REQUIRED WORK:
Only the lines from the start of the data through the line with "minimiert werden muss, wobei" belong in the copy. Restate them word for word, minus the pictures.

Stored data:

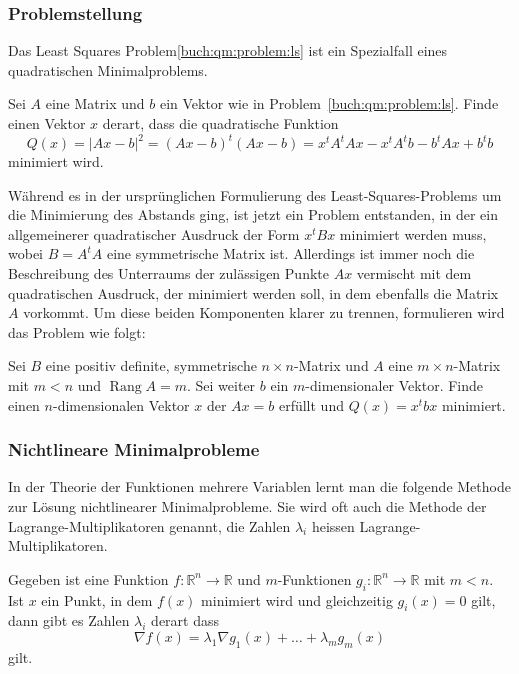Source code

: %
%
\subsubsection{Problemstellung}
Das Least Squares Problem\ref{buch:qm:problem:ls} ist ein Spezialfall eines
quadratischen Minimalproblems.

\begin{problem}
\label{buch:qm:problem:ls2}
Sei $A$ eine Matrix und $b$ ein Vektor wie in Problem~\ref{buch:qm:problem:ls}.
Finde einen Vektor $x$ derart, dass die quadratische Funktion
\begin{equation}
Q(x)
=
|Ax-b|^2
=
(Ax-b)^t(Ax-b)
=
x^tA^tAx -x^tA^tb - b^tAx +b^t b
\label{buch:qm:eqn:ls2}
\end{equation}
minimiert wird.
\end{problem}

Während es in der ursprünglichen Formulierung des Least-Squares-Problems
um die Minimierung des Abstands ging, ist jetzt ein Problem entstanden,
in der ein allgemeinerer quadratischer Ausdruck der Form $x^tBx$ 
minimiert werden muss, wobei $B=A^tA$ eine symmetrische Matrix ist.
Allerdings ist immer noch die Beschreibung des Unterraums der zulässigen
Punkte $Ax$ vermischt mit dem quadratischen Ausdruck, der minimiert werden
soll, in dem ebenfalls die Matrix $A$ vorkommt.
Um diese beiden Komponenten klarer zu trennen, formulieren wird das
Problem wie folgt:

\begin{problem}
\label{buch:qm:problem:allg}
Sei $B$ eine positiv definite, symmetrische $n\times n$-Matrix 
und $A$ eine $m\times n$-Matrix mit $m<n$ und $\operatorname{Rang}A=m$.
Sei weiter $b$ ein $m$-dimensionaler Vektor.
Finde einen $n$-dimensionalen Vektor $x$ der $Ax=b$ erfüllt und
$Q(x)=x^tbx$ minimiert.
\end{problem}

%
%
\subsubsection{Nichtlineare Minimalprobleme}
%
%
In der Theorie der Funktionen mehrere Variablen lernt man die folgende
Methode zur Lösung nichtlinearer Minimalprobleme.
Sie wird oft auch die Methode der Lagrange-Multiplikatoren genannt,
die Zahlen $\lambda_i$ heissen Lagrange-Multiplikatoren.
%

\begin{lemma}
\label{buch:qm:lemma:lagrangemultiplikatoren}
Gegeben ist eine Funktion $f\colon \mathbb R^n \to \mathbb R$
und $m$-Funktionen $g_i\colon\mathbb R^n \to \mathbb R$ mit $m<n$.
Ist $x$ ein Punkt, in dem $f(x)$ minimiert wird und gleichzeitig
$g_i(x)=0$ gilt, dann gibt es Zahlen $\lambda_i$ derart dass
\[
\nabla f(x) = \lambda_1 \nabla g_1(x)  + \dots + \lambda_m g_m(x)
\]
gilt.
\end{lemma}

SOLVED EXERCISE:
Source code

: %
%
\subsubsection{Problemstellung}
Das Least Squares Problem\ref{buch:qm:problem:ls} ist ein Spezialfall eines
quadratischen Minimalproblems.

\begin{problem}
\label{buch:qm:problem:ls2}
Sei $A$ eine Matrix und $b$ ein Vektor wie in Problem~\ref{buch:qm:problem:ls}.
Finde einen Vektor $x$ derart, dass die quadratische Funktion
\begin{equation}
Q(x)
=
|Ax-b|^2
=
(Ax-b)^t(Ax-b)
=
x^tA^tAx -x^tA^tb - b^tAx +b^t b
\label{buch:qm:eqn:ls2}
\end{equation}
minimiert wird.
\end{problem}

Während es in der ursprünglichen Formulierung des Least-Squares-Problems
um die Minimierung des Abstands ging, ist jetzt ein Problem entstanden,
in der ein allgemeinerer quadratischer Ausdruck der Form $x^tBx$ 
minimiert werden muss, wobei $B=A^tA$ eine symmetrische Matrix ist.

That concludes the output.